How have the Asian countries targeted by IS reacted to this social media campaign ?

On a governmental level, there has been no reaction to this in either India, Pakistan or Afghanistan. But the real contest will be within the jihadist groups operating in these countries, and which side those groups choose to take. One prediction is that following IS' efforts to sideline and downgrade Zawahiri, their next target is likely to be Mullah Omar, as Omar proclaims himself caliph, and Baghdadi is unlikely to tolerate a "rival." Evidence of this can be seen in the fact that IS is trying to buy off Afghan Taliban commanders and get them to switch loyalties from Omar to Baghdadi.

Irak islamischer Staat Kämpfer Januar 2014
'IS and Al Qaeda are on a collision path,' says HamidImage: picture-alliance/AP Photo

What does this mean for Al-Qaeda and Zawahiri?

IS and al Qaeda are on a collision path. The core of al Qaeda faces a two-pronged battle to maintain its status among South Asian jihadist groups.
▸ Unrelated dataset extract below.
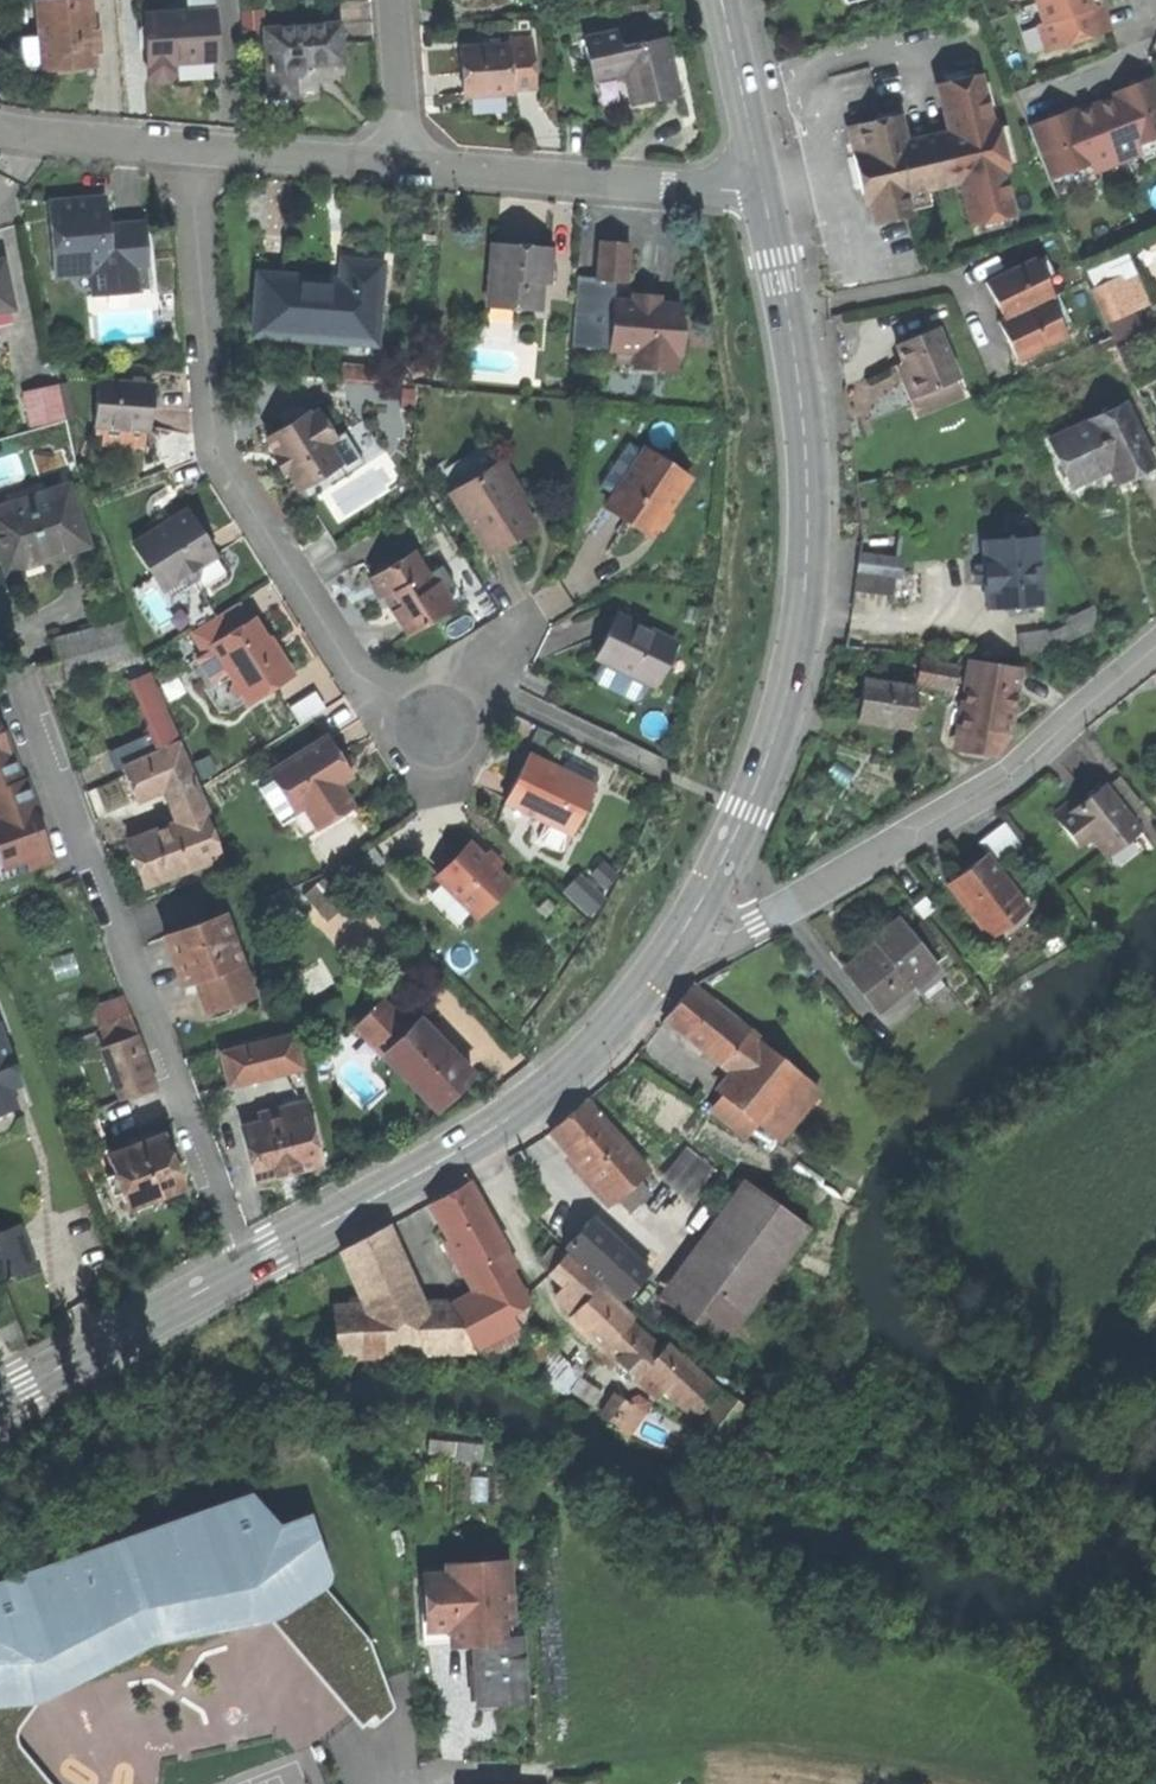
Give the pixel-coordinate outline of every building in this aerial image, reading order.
[(45,53),(67,51),(68,62),(94,60),(93,50),(92,27),(90,0),(41,0),(44,35),(45,53)] [(146,10),(149,72),(157,78),(170,77),(177,71),(186,76),(202,76),(220,75),(216,0),(188,0),(189,8),(146,10)] [(1041,20),(1037,21),(1045,49),(1109,29),(1101,2),(1091,5),(1089,0),(1035,0),(1041,20)] [(342,21),(266,26),(271,96),(298,94),(297,72),(301,71),(305,63),(344,60),(343,38),(342,21)] [(99,27),(92,27),(93,50),(100,49),(99,27)] [(510,35),(510,40),(513,84),(537,83),(534,33),(510,35)] [(580,80),(615,72),(610,48),(606,33),(571,42),(580,80)] [(667,34),(610,48),(615,72),(620,71),(628,76),(634,102),(659,96),(681,90),(667,34)] [(27,64),(45,63),(45,53),(44,35),(26,37),(27,64)] [(466,90),(513,87),(513,84),(510,40),(463,44),(465,65),(466,90)] [(56,63),(68,62),(67,51),(45,53),(45,63),(56,63)] [(949,130),(940,133),(951,178),(960,176),(971,221),(1012,211),(1001,165),(1006,163),(995,119),(990,120),(978,72),(937,82),(949,130)] [(1058,201),(1155,162),(1155,75),(1029,125),(1058,201)] [(951,178),(940,133),(905,141),(896,108),(879,112),(881,118),(860,123),(869,157),(855,160),(859,176),(863,192),(870,190),(873,202),(879,224),(914,215),(913,211),(933,206),(928,188),(952,181),(951,178)] [(846,127),(855,160),(869,157),(860,123),(846,127)] [(866,204),(873,202),(870,190),(863,192),(866,204)] [(105,267),(148,264),(144,223),(103,226),(101,196),(71,199),(48,201),(54,272),(93,268),(105,267)] [(601,240),(600,248),(629,250),(630,242),(601,240)] [(518,245),(491,244),(488,304),(514,306),(540,308),(542,281),(542,271),(550,271),(551,247),(518,245)] [(573,345),(611,347),(614,301),(616,280),(627,280),(629,250),(600,248),(599,276),(578,275),(573,345)] [(1045,251),(1034,256),(1051,293),(1057,290),(1062,288),(1045,251)] [(14,303),(4,256),(0,257),(0,306),(14,303)] [(1001,296),(1008,312),(1047,295),(1051,293),(1034,256),(986,278),(990,288),(995,299),(1001,296)] [(311,278),(285,276),(284,285),(349,290),(352,261),(343,260),(341,280),(311,278)] [(285,276),(258,273),(254,332),(366,341),(368,318),(377,319),(381,263),(352,261),(349,290),(284,285),(285,276)] [(150,288),(148,264),(105,267),(107,291),(150,288)] [(95,292),(107,291),(105,267),(93,268),(95,292)] [(1092,289),(1099,305),(1126,293),(1118,277),(1092,289)] [(1075,328),(1057,290),(1051,293),(1047,295),(1065,333),(1075,328)] [(1132,307),(1126,293),(1099,305),(1105,319),(1132,307)] [(634,294),(634,302),(658,304),(659,296),(647,295),(634,294)] [(1065,333),(1047,295),(1008,312),(1003,315),(1011,334),(1007,336),(1016,356),(1065,333)] [(1003,315),(1008,312),(1001,296),(995,299),(1003,315)] [(614,301),(611,347),(617,348),(640,349),(675,352),(682,352),(680,305),(658,304),(634,302),(614,301)] [(514,319),(514,306),(488,304),(487,317),(514,319)] [(998,317),(1007,336),(1011,334),(1003,315),(998,317)] [(938,327),(898,343),(905,360),(918,392),(958,376),(938,327)] [(616,360),(640,362),(640,349),(617,348),(616,360)] [(674,369),(675,352),(640,349),(640,362),(639,367),(674,369)] [(903,378),(910,396),(918,392),(905,360),(897,363),(903,378)] [(964,392),(958,376),(918,392),(910,396),(917,412),(964,392)] [(24,387),(32,420),(66,413),(60,379),(24,387)] [(152,384),(98,381),(95,426),(143,428),(149,429),(150,407),(152,384)] [(401,407),(419,408),(420,385),(402,384),(401,407)] [(1059,458),(1071,484),(1110,466),(1122,460),(1129,474),(1152,463),(1124,404),(1068,430),(1077,449),(1059,458)] [(313,409),(267,437),(283,462),(298,487),(340,462),(328,443),(334,438),(317,411),(315,412),(313,409)] [(142,448),(143,428),(95,426),(94,433),(103,434),(102,445),(142,448)] [(439,472),(489,551),(511,537),(533,523),(483,444),(439,472)] [(627,520),(649,535),(688,478),(645,449),(607,506),(627,520)] [(1123,477),(1129,474),(1122,460),(1110,466),(1117,480),(1123,477)] [(0,506),(0,541),(8,538),(16,562),(48,551),(86,538),(67,483),(0,506)] [(165,522),(133,542),(162,588),(179,577),(189,579),(198,574),(198,565),(214,555),(200,532),(185,509),(171,519),(172,521),(166,525),(165,522)] [(985,585),(987,607),(1041,604),(1037,536),(982,539),(984,566),(985,585)] [(373,577),(398,619),(440,593),(428,573),(415,552),(373,577)] [(852,592),(894,598),(896,578),(898,563),(899,559),(858,553),(852,592)] [(907,565),(898,563),(896,578),(905,580),(907,565)] [(442,564),(428,573),(440,593),(454,584),(442,564)] [(975,585),(985,585),(984,566),(975,565),(975,570),(971,570),(971,576),(970,582),(976,582),(975,585)] [(449,608),(464,599),(454,584),(440,593),(449,608)] [(428,621),(449,608),(440,593),(398,619),(407,634),(428,621)] [(237,602),(191,630),(204,651),(216,644),(232,669),(228,672),(229,674),(232,679),(232,690),(242,692),(247,700),(270,686),(271,678),(279,680),(292,672),(277,649),(272,653),(267,645),(264,640),(266,638),(254,619),(249,622),(237,602)] [(597,657),(655,685),(676,641),(674,640),(673,642),(637,625),(638,623),(617,614),(607,635),(597,657)] [(1086,617),(1048,632),(1050,647),(1090,630),(1086,617)] [(1017,633),(1019,651),(1050,647),(1048,632),(1047,629),(1017,633)] [(220,680),(229,674),(228,672),(232,669),(216,644),(204,651),(205,653),(196,658),(211,682),(219,677),(220,680)] [(953,688),(967,690),(971,662),(958,660),(956,667),(953,688)] [(917,682),(953,688),(956,667),(920,661),(917,682)] [(1020,670),(971,662),(967,690),(964,706),(1013,714),(1016,695),(1020,670)] [(135,677),(165,749),(178,744),(181,743),(151,671),(135,677)] [(916,687),(863,680),(861,699),(858,719),(911,726),(916,687)] [(305,718),(327,706),(319,692),(297,705),(305,718)] [(1009,735),(1013,714),(964,706),(957,750),(995,756),(1009,735)] [(23,779),(13,750),(9,752),(4,737),(0,726),(0,787),(23,779)] [(118,752),(124,766),(157,753),(151,738),(118,752)] [(337,756),(326,738),(255,781),(278,819),(303,804),(316,826),(351,805),(337,783),(349,775),(337,756)] [(169,793),(178,789),(194,782),(178,744),(165,749),(157,753),(124,766),(130,782),(137,799),(166,787),(169,793)] [(506,802),(572,833),(592,790),(558,774),(560,768),(529,753),(516,779),(506,802)] [(595,785),(560,768),(558,774),(592,790),(595,785)] [(23,779),(0,787),(0,855),(4,867),(27,859),(30,868),(53,860),(39,821),(34,807),(37,805),(27,777),(23,779)] [(178,789),(189,818),(204,812),(206,812),(194,782),(178,789)] [(1076,798),(1056,814),(1081,845),(1091,837),(1107,857),(1141,831),(1104,784),(1087,798),(1089,802),(1083,806),(1081,803),(1076,798)] [(1084,800),(1081,803),(1083,806),(1089,802),(1087,798),(1084,800)] [(204,812),(189,818),(206,862),(220,856),(204,812)] [(189,818),(179,822),(196,866),(206,862),(189,818)] [(179,822),(128,841),(145,885),(196,866),(179,822)] [(437,877),(477,915),(509,882),(496,869),(501,863),(488,850),(483,856),(470,843),(454,859),(437,877)] [(968,869),(952,882),(973,908),(969,911),(986,934),(1023,905),(985,856),(968,869)] [(587,869),(568,888),(594,914),(613,895),(587,869)] [(314,884),(339,910),(352,897),(327,872),(314,884)] [(326,922),(339,910),(314,884),(301,897),(326,922)] [(194,978),(206,1010),(251,993),(222,916),(178,932),(191,969),(194,978)] [(851,969),(881,1005),(933,960),(897,917),(877,935),(883,942),(869,954),(851,969)] [(178,973),(191,969),(178,932),(165,937),(178,973)] [(182,982),(194,978),(191,969),(178,973),(180,978),(182,982)] [(677,1003),(665,1018),(690,1038),(696,1044),(720,1063),(746,1031),(691,986),(677,1003)] [(90,1002),(125,1096),(155,1085),(119,991),(90,1002)] [(355,1025),(383,1054),(405,1033),(377,1004),(355,1025)] [(383,1054),(435,1109),(455,1090),(472,1074),(419,1019),(405,1033),(383,1054)] [(755,1038),(746,1031),(720,1063),(729,1070),(749,1046),(755,1038)] [(16,1107),(9,1088),(19,1084),(0,1033),(0,1113),(16,1107)] [(293,1035),(221,1052),(229,1083),(300,1067),(293,1035)] [(692,1049),(696,1044),(690,1038),(685,1043),(692,1049)] [(761,1043),(755,1038),(749,1046),(755,1051),(761,1043)] [(799,1073),(761,1043),(755,1051),(735,1075),(721,1093),(758,1124),(782,1095),(799,1073)] [(735,1075),(755,1051),(749,1046),(729,1070),(735,1075)] [(818,1089),(799,1073),(782,1095),(800,1110),(818,1089)] [(746,1139),(758,1124),(721,1093),(708,1108),(746,1139)] [(777,1139),(800,1110),(782,1095),(758,1124),(777,1139)] [(566,1117),(551,1131),(577,1160),(601,1188),(635,1158),(584,1101),(566,1117)] [(262,1114),(264,1122),(303,1112),(301,1104),(262,1114)] [(264,1122),(243,1127),(255,1178),(285,1171),(317,1163),(304,1112),(303,1112),(264,1122)] [(137,1136),(140,1143),(154,1138),(152,1130),(137,1136)] [(140,1143),(108,1155),(114,1173),(122,1193),(127,1208),(131,1206),(137,1211),(151,1206),(150,1198),(180,1187),(171,1162),(161,1135),(154,1138),(140,1143)] [(691,1144),(666,1174),(694,1197),(720,1166),(691,1144)] [(647,1172),(635,1158),(601,1188),(613,1201),(617,1198),(637,1181),(647,1172)] [(597,1192),(601,1188),(577,1160),(572,1165),(597,1192)] [(113,1196),(122,1193),(114,1173),(106,1176),(113,1196)] [(679,1267),(744,1314),(808,1225),(743,1178),(679,1267)] [(447,1191),(427,1202),(465,1269),(504,1247),(489,1220),(484,1212),(467,1180),(447,1191)] [(648,1193),(637,1181),(617,1198),(628,1211),(648,1193)] [(492,1207),(484,1212),(489,1220),(497,1215),(492,1207)] [(565,1246),(620,1300),(649,1271),(594,1216),(565,1246)] [(0,1232),(0,1275),(1,1277),(35,1265),(20,1225),(0,1232)] [(340,1250),(362,1300),(378,1297),(413,1290),(403,1267),(397,1269),(380,1228),(340,1250)] [(515,1268),(504,1247),(465,1269),(476,1290),(509,1271),(515,1268)] [(548,1272),(562,1285),(578,1268),(565,1255),(548,1272)] [(724,1341),(744,1314),(679,1267),(659,1295),(724,1341)] [(563,1304),(572,1313),(598,1286),(578,1268),(562,1285),(553,1295),(563,1304)] [(527,1303),(509,1271),(476,1290),(463,1297),(481,1329),(509,1313),(527,1303)] [(570,1316),(588,1333),(616,1303),(598,1286),(572,1313),(570,1316)] [(413,1290),(378,1297),(379,1317),(416,1310),(413,1290)] [(362,1300),(364,1308),(367,1324),(380,1322),(379,1317),(378,1297),(362,1300)] [(471,1351),(488,1342),(481,1329),(463,1297),(446,1306),(471,1351)] [(603,1348),(604,1346),(628,1321),(631,1318),(616,1303),(588,1333),(603,1348)] [(383,1353),(471,1351),(446,1306),(429,1313),(418,1315),(416,1310),(379,1317),(380,1322),(383,1353)] [(333,1355),(383,1353),(380,1322),(367,1324),(364,1308),(331,1309),(333,1355)] [(516,1326),(509,1313),(481,1329),(488,1342),(516,1326)] [(636,1376),(644,1368),(659,1352),(628,1321),(604,1346),(621,1362),(636,1376)] [(644,1368),(678,1400),(700,1376),(666,1344),(659,1352),(644,1368)] [(567,1382),(581,1393),(596,1374),(582,1363),(567,1382)] [(433,1455),(485,1454),(485,1438),(432,1438),(433,1455)] [(0,1577),(0,1704),(39,1702),(156,1651),(275,1621),(326,1590),(332,1578),(321,1544),(305,1501),(256,1518),(245,1489),(0,1577)] [(428,1641),(454,1640),(454,1624),(484,1622),(484,1639),(501,1638),(500,1619),(509,1619),(506,1560),(449,1563),(449,1565),(427,1567),(427,1573),(425,1573),(428,1641)] [(455,1643),(476,1642),(476,1640),(484,1639),(484,1622),(454,1624),(454,1640),(455,1643)] [(484,1639),(476,1640),(476,1642),(477,1668),(478,1682),(479,1701),(499,1700),(523,1699),(520,1638),(501,1638),(484,1639)] [(471,1682),(478,1682),(477,1668),(470,1668),(471,1682)] [(18,1744),(17,1735),(20,1727),(39,1702),(0,1704),(0,1783),(51,1783),(18,1744)]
The launch of a military offensive in North Waziristan by the Pakistan Army and the disruption and losses caused to its benefactors, the TTP, has made al Qaeda's physical security precarious in Pakistan's tribal areas.

Factionalization within the TTP, and attempts by IS to win over influential jihadist commanders in Afghanistan and Pakistan have reduced al Qaeda's leverage, forcing it to pander to the interests of local Kashmiri and Sunni sectarian groups in a bid to stay relevant.

Omar Hamid is Head of Asia Pacific Country Risk at IHS.